Synchrotron self-absorption in GRB afterglows: the effects of a thermal electron population

TL;DR

This paper extends Monte Carlo simulations of GRB afterglows to include synchrotron self-absorption, revealing that thermal electrons significantly impact radio emission without affecting optical or X-ray afterglows.

Contribution

It introduces a comprehensive model incorporating thermal electrons and SSA across the entire electromagnetic spectrum in GRB afterglow simulations.

Findings

SSA frequency increases by a factor of 30 with thermal electrons

Radio intensity increases by a factor of 100 due to thermal electrons

Late optical and X-ray afterglows remain unaffected by thermal electrons

Abstract

In the standard synchrotron afterglow model, a power law of electrons is responsible for all aspects of photon production and absorption.
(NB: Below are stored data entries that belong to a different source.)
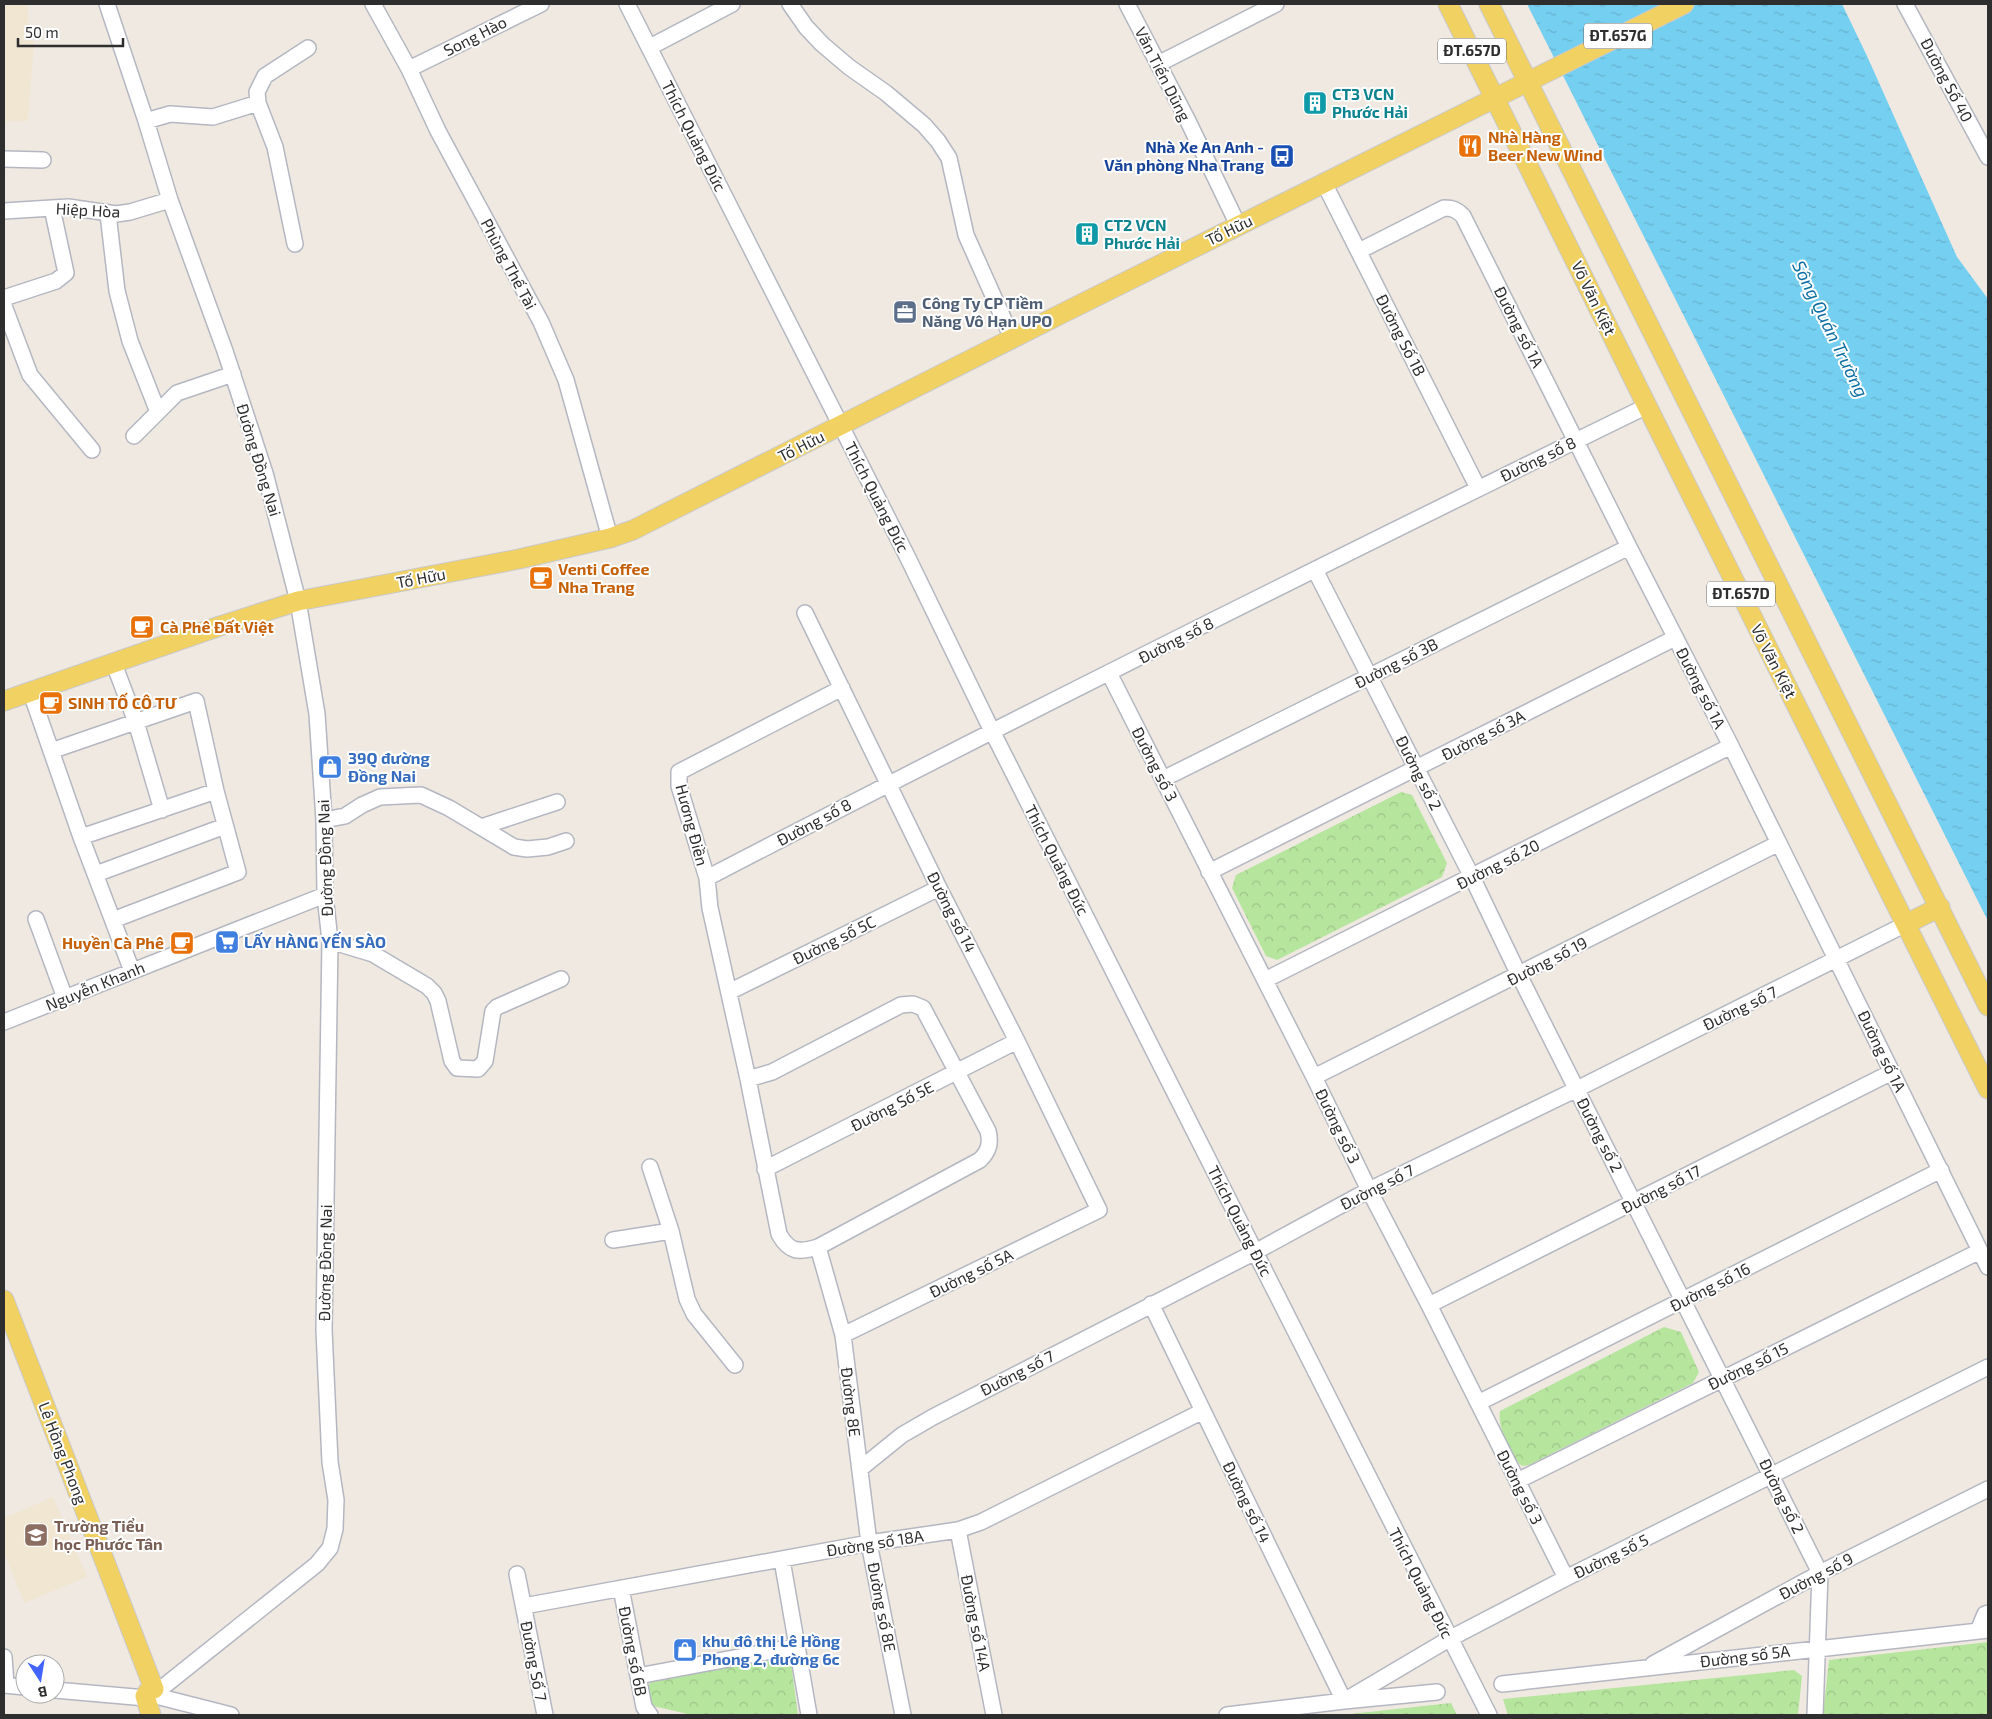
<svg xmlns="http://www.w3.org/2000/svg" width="1992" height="1719" font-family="'Exo 2',sans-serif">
	<defs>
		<pattern id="park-crowns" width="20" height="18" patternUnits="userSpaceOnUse" patternTransform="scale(1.25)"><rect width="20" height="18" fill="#b6e59e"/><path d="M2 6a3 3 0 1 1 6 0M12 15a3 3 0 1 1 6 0" fill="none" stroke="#9dc588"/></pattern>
		<pattern id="water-ripples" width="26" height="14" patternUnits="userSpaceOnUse" patternTransform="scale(1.25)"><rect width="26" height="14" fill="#75cff0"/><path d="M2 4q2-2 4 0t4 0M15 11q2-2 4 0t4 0" fill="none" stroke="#66b2ce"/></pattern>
	</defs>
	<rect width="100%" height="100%" fill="#efe9e1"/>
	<!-- education -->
	<path fill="#f0e6d1" d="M4 4H27L30 39 34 42 28 121H4Z
		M53 1497 87 1577 24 1603 4 1552V1518Z"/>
	<!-- park -->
	<path fill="url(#park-crowns)" d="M1401 792 1412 795 1447 863 1442 877 1277 960 1266 956 1232 888 1236 875Z
		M1664 1327 1681 1332 1699 1372 1693 1383 1529 1465 1522 1466C1510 1456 1497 1426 1500 1411Z
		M1988 1642V1715H1823L1829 1660Z
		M776 1655 787 1659 791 1663 798 1715H692L653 1706 650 1700 649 1684 655 1679Z
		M1794 1670 1802 1676 1798 1715H1508L1503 1699Z
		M1451 1703 1457 1715H1341Z"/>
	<!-- water -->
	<path fill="url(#water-ripples)" d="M1527 4H1842L1867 56 1957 257 1988 299V921Z"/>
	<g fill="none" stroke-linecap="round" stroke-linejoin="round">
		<defs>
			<path id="minor" d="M107 4 146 121 170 200 225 351 265 473 298 601 317 714 324 820 325 895 330 941 324 1330 330 1462 336 1500 335 1529 330 1548 317 1564 158 1691
				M373 4 409 69 438 131 541 322 566 380 610 538
				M627 4 907 556 992 731 1489 1715
				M790 4 806 27 822 44 849 67 886 93 924 125 938 141 949 158 966 235 1012 338
				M1127 4 1188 121 1238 225
				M1905 4 1988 157
				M650 47 732 4
				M1158 64 1276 4
				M409 69 541 4
				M146 121 170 114 213 117 258 103
				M4 159 43 160
				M1324 183 1478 488
				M4 211 68 207 116 214 130 212 170 200
				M108 214 117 291 130 341 158 412
				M295 244 275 147 258 103 257 92 265 76 308 48
				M1359 251 1444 208C1453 208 1457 210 1463 216L1629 547 1731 746 1988 1267
				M4 298 56 281 66 273 52 208
				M4 306 30 375 92 450
				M134 436 177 393 233 374
				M1315 570 1472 877 1519 975 1820 1573 1815 1715
				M805 613 939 888 1017 1041 1099 1210 843 1335
				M114 664 136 722 162 810
				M1109 673 1314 1077 1369 1190 1429 1305 1566 1578
				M31 693 81 837 132 971
				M51 751 196 701 216 791 238 872 113 920
				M1163 779 1629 547
				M324 820 345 816 362 805 380 797 421 795 449 808 514 847 527 849 548 847 566 841
				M481 827 557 802
				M81 837 216 791
				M1209 872 1675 638
				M96 874 225 826
				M707 878C1018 716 1332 560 1647 406
				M36 919 65 998
				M330 941 373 954 427 986 434 993 438 1001 452 1061 457 1068 478 1069 485 1061 493 1011 497 1007 561 979
				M1265 980 1731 746
				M729 992 939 888
				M4 1022 325 895
				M1314 1077 1779 843
				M748 1079 772 1072 901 1005 913 1004 923 1008 988 1131C991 1143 989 1151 980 1160L818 1247C798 1253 789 1252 779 1234L748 1079 710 908 707 878 679 786V772L842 688
				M650 1167 671 1231 687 1299 694 1314 735 1365
				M765 1169 1017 1041
				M613 1240 671 1231
				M818 1247 843 1335 869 1543 903 1715
				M1151 1304 1344 1701
				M1429 1305 1892 1072
				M1478 1403 1941 1170
				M860 1469 902 1435 933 1417 1255 1252 1369 1190 1577 1089 1906 924
				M1517 1481 1980 1251
				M958 1530 994 1715
				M782 1560 809 1715
				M517 1574 545 1715
				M621 1588 644 1707 650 1715
				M524 1606 869 1543 958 1530 981 1522 1203 1411
				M1978 1631 1985 1614 1988 1613
				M4 1657 6 1685
				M1653 1664 1820 1573 1988 1489
				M638 1676 798 1646
				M1502 1684 1988 1630
				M4 1685 25 1687
				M55 1690 146 1698
				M160 1697 231 1715
				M1344 1701 1449 1639 1566 1578 1988 1367
				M1227 1715 1344 1701 1437 1692"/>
			<path id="major" d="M1448 4 1647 406 1988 1089
				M1489 4 1988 1006
				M4 701 217 627 298 601 519 559 610 538 633 530 1059 315 1684 4
				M1906 924 1940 907
				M4 1300 154 1689
				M151 1715 145 1696 149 1690 154 1689"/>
		</defs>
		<!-- minor casing -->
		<use href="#minor" stroke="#b4b7c1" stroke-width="18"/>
		<!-- major casing -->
		<use href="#major" stroke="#c9c9c9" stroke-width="21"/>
		<!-- minor -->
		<use href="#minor" stroke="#fff" stroke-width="15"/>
		<!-- major -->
		<use href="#major" stroke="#f2d163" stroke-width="19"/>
	</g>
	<!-- icons -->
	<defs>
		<symbol id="building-square" viewBox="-11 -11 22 22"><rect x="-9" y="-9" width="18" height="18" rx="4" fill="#0f9aa8" stroke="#fff"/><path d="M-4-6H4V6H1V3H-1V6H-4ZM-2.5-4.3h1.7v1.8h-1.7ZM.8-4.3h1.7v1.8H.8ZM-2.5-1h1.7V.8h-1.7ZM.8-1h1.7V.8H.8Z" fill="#fff"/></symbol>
		<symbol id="restaurant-square" viewBox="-11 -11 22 22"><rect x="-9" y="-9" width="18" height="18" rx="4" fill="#e8710a" stroke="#fff"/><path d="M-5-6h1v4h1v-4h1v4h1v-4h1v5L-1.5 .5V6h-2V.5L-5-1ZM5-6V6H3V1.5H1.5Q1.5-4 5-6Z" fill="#fff"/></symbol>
		<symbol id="bus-square" viewBox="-11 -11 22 22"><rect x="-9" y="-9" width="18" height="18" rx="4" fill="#1a4fb4" stroke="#fff"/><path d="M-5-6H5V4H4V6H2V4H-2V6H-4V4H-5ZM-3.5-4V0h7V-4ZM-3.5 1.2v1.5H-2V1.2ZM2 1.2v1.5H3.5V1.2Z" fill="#fff"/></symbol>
		<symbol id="office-square" viewBox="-11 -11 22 22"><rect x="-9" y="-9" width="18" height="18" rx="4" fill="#5c6f8a" stroke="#fff"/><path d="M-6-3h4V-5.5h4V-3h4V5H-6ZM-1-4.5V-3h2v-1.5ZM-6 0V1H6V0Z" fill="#fff"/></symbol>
		<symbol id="cafe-square" viewBox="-11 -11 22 22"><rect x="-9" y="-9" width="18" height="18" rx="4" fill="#e8710a" stroke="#fff"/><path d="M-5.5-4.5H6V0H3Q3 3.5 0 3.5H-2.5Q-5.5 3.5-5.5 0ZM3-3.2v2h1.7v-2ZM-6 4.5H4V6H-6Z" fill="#fff"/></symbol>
		<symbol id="shop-square" viewBox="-11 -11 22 22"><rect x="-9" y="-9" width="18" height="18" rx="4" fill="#3f7fe0" stroke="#fff"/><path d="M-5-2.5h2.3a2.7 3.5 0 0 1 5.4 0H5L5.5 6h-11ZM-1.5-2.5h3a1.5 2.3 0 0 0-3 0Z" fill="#fff"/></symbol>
		<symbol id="supermarket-square" viewBox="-11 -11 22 22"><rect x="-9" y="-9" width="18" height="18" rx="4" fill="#3f7fe0" stroke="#fff"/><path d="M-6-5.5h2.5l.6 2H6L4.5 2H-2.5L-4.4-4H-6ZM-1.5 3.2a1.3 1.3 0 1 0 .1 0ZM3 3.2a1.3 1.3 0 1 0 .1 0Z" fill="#fff"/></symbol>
		<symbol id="school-square" viewBox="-11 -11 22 22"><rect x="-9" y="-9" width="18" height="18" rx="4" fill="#8d6e63" stroke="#fff"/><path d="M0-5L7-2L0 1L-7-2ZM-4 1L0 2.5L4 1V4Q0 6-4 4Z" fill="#fff"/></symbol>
	</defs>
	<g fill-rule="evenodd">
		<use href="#building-square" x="1301" y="89" width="28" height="28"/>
		<use href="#restaurant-square" x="1456" y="132" width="28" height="28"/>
		<use href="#bus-square" x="1268" y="142" width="28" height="28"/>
		<use href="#building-square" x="1073" y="220" width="28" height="28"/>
		<use href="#office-square" x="891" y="298" width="28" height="28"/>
		<use href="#cafe-square" x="527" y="564" width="28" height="28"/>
		<use href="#cafe-square" x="128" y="613" width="28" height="28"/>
		<use href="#cafe-square" x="37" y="689" width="28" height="28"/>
		<use href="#shop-square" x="316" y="753" width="28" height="28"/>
		<use href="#supermarket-square" x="213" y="928" width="28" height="28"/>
		<use href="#cafe-square" x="168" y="929" width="28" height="28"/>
		<use href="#school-square" x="22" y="1521" width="28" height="28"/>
		<use href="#shop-square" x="671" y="1636" width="28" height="28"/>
	</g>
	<g text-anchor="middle" stroke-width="4" stroke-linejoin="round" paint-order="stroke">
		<!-- shield labels -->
		<g fill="#fff" stroke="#6d6d6d" stroke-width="1">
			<rect x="1584" y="23.5" width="68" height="25" rx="4"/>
			<rect x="1438" y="38.5" width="68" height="25" rx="4"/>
			<rect x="1707" y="581.5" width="68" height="25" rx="4"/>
		</g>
		<g font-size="15" font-weight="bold" fill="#2e2e2e">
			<text x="1618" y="41">ĐT.657G</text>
			<text x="1472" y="56">ĐT.657D</text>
			<text x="1741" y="599">ĐT.657D</text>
		</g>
		<!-- street labels -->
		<g font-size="16" fill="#2e2e2e" stroke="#fff">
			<text transform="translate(475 36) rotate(-27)" y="6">Song Hào</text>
			<text transform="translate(1163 74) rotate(63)" y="6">Văn Tiến Dũng</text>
			<text transform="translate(1947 80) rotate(62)" y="6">Đường Số 40</text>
			<text transform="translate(694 136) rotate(63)" y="6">Thích Quảng Đức</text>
			<text transform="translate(88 210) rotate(3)" y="6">Hiệp Hòa</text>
			<text transform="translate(1229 230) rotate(-26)" y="6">Tố Hữu</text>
			<text transform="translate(509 264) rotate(62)" y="6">Phùng Thế Tài</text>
			<text transform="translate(1594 298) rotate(64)" y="6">Võ Văn Kiệt</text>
			<text transform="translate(1519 327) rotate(63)" y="6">Đường số 1A</text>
			<text transform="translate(1401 335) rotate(63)" y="6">Đường Số 1B</text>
			<text transform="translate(801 446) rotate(-27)" y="6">Tố Hữu</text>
			<text transform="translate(1538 459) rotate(-26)" y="6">Đường số 8</text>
			<text transform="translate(259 460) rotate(73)" y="6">Đường Đồng Nai</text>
			<text transform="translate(877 497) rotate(63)" y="6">Thích Quảng Đức</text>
			<text transform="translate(421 578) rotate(-11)" y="6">Tố Hữu</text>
			<text transform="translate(1176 640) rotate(-27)" y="6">Đường số 8</text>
			<text transform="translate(1774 661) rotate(63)" y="6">Võ Văn Kiệt</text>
			<text transform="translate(1396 663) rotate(-27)" y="6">Đường số 3B</text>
			<text transform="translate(1701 688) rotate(63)" y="6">Đường số 1A</text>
			<text transform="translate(1483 735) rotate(-27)" y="6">Đường số 3A</text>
			<text transform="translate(1155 764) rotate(63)" y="6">Đường số 3</text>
			<text transform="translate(1419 773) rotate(63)" y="6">Đường số 2</text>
			<text transform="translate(814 822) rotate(-28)" y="6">Đường số 8</text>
			<text transform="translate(692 825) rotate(75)" y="6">Hương Điền</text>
			<text transform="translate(325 858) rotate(-92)" y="6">Đường Đồng Nai</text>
			<text transform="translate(1057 860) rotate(63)" y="6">Thích Quảng Đức</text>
			<text transform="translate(1498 864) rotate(-27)" y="6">Đường số 20</text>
			<text transform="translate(952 912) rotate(63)" y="6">Đường số 14</text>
			<text transform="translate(834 940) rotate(-26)" y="6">Đường số 5C</text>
			<text transform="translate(1547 961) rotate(-27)" y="6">Đường số 19</text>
			<text transform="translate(95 986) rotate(-22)" y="6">Nguyễn Khanh</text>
			<text transform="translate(1740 1008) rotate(-26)" y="6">Đường số 7</text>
			<text transform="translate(1882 1051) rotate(64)" y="6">Đường số 1A</text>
			<text transform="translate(892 1106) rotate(-27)" y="6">Đường Số 5E</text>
			<text transform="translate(1338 1126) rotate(64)" y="6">Đường số 3</text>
			<text transform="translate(1600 1135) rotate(63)" y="6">Đường số 2</text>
			<text transform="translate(1377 1187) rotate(-27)" y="6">Đường số 7</text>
			<text transform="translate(1661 1189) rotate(-27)" y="6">Đường số 17</text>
			<text transform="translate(1240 1221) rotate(63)" y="6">Thích Quảng Đức</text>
			<text transform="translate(325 1263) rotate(-89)" y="6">Đường Đồng Nai</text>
			<text transform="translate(971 1273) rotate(-26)" y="6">Đường số 5A</text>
			<text transform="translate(1710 1287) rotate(-27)" y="6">Đường số 16</text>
			<text transform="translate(1748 1366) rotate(-26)" y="6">Đường số 15</text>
			<text transform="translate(1017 1373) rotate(-27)" y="6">Đường số 7</text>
			<text transform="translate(851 1402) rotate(83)" y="6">Đường 8E</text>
			<text transform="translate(63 1453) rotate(69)" y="6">Lê Hồng Phong</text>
			<text transform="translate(1520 1487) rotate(63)" y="6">Đường số 3</text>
			<text transform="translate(1782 1496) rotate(64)" y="6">Đường số 2</text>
			<text transform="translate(1247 1502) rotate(64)" y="6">Đường số 14</text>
			<text transform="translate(875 1543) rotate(-9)" y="6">Đường số 18A</text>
			<text transform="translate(1611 1556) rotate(-26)" y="6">Đường số 5</text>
			<text transform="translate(1816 1576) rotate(-28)" y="6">Đường số 9</text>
			<text transform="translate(1421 1583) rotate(63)" y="6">Thích Quảng Đức</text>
			<text transform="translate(882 1607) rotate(79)" y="6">Đường số 8E</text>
			<text transform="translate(976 1623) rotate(79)" y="6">Đường số 14A</text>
			<text transform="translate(633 1651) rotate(79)" y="6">Đường số 6B</text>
			<text transform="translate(1745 1656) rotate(-7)" y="6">Đường số 5A</text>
			<text transform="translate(534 1661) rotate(79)" y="6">Đường Số 7</text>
		</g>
		<!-- culture labels -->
		<g font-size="16" font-weight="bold" fill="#0d838f" stroke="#fff" text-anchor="start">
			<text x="1332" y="100">CT3 VCN<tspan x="1332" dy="18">Phước Hải</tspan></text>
			<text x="1104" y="231">CT2 VCN<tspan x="1104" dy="18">Phước Hải</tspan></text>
		</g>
		<!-- food labels -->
		<g font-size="16" font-weight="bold" fill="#c56008" stroke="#fff" text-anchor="start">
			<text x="1488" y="143">Nhà Hàng<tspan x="1488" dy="18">Beer New Wind</tspan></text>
			<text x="558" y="575">Venti Coffee<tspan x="558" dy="18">Nha Trang</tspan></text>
			<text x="160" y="633">Cà Phê Đất Việt</text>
			<text x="68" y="709">SINH TỐ CÔ TƯ</text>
			<text x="164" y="949" text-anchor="end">Huyền Cà Phê</text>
		</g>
		<!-- transit labels -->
		<g font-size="16" font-weight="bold" fill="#164399" stroke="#fff" text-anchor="end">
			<text x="1264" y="153">Nhà Xe An Anh -<tspan x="1264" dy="18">Văn phòng Nha Trang</tspan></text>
		</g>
		<!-- service labels -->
		<g font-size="16" font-weight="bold" fill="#4e5e75" stroke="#fff" text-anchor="start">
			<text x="922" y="309">Công Ty CP Tiềm<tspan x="922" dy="18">Năng Vô Hạn UPO</tspan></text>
		</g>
		<!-- shop labels -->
		<g font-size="16" font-weight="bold" fill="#366cbe" stroke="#fff" text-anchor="start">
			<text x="348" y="764">39Q đường<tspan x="348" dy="18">Đồng Nai</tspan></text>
			<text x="244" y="948">LẤY HÀNG YẾN SÀO</text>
			<text x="702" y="1647">khu đô thị Lê Hồng<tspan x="702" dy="18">Phong 2, đường 6c</tspan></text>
		</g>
		<!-- education labels -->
		<g font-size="16" font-weight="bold" fill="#785e54" stroke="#fff" text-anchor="start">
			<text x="54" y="1532">Trường Tiểu<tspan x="54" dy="18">học Phước Tân</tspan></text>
		</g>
		<!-- water labels -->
		<g font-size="18" font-style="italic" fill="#0d6fa3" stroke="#fff">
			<text transform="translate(1830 329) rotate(64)" y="6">Sông Quán Trường</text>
		</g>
	</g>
	<!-- border -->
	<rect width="1992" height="1719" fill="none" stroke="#2e2e2e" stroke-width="10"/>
	<!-- north arrow -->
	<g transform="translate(40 1679) rotate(168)"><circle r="24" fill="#ffffff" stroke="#ababab"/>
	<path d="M0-4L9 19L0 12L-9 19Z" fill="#4264fb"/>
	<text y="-8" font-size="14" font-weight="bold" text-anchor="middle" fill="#2e2e2e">B</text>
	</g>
	<!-- scale -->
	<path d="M18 38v8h105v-8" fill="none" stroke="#2e2e2e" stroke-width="2.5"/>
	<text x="25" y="38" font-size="15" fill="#2e2e2e" stroke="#ffffff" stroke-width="4" paint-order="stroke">50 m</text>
</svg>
Recent numerical work has shown that the vast majority of particles in the downstream medium are actually "thermal" particles, which were shock-heated but did not enter the Fermi acceleration process (the name stands in contrast to the nonthermal high-energy tail, rather than connoting a Maxwellian distribution). There are substantial differences at optical and higher energies when these thermal electrons participate in the afterglow, but early work along these lines ignored the radio end of the electromagnetic spectrum. We report here on an extension of previous Monte Carlo simulations of gamma-ray burst afterglows. The model now includes the synchrotron self-absorption (SSA) process and so can simulate afterglows across the entire EM spectrum, and several orders of magnitude in time. In keeping with earlier work, inclusion of the thermal electrons increases the SSA frequency by a factor of 30, and the radio intensity by a factor of 100. Furthermore, these changes happen with no modification to the late optical or X-ray afterglow. Our results provide very strong evidence that thermal electrons must be considered in any multiwavelength model for afterglows.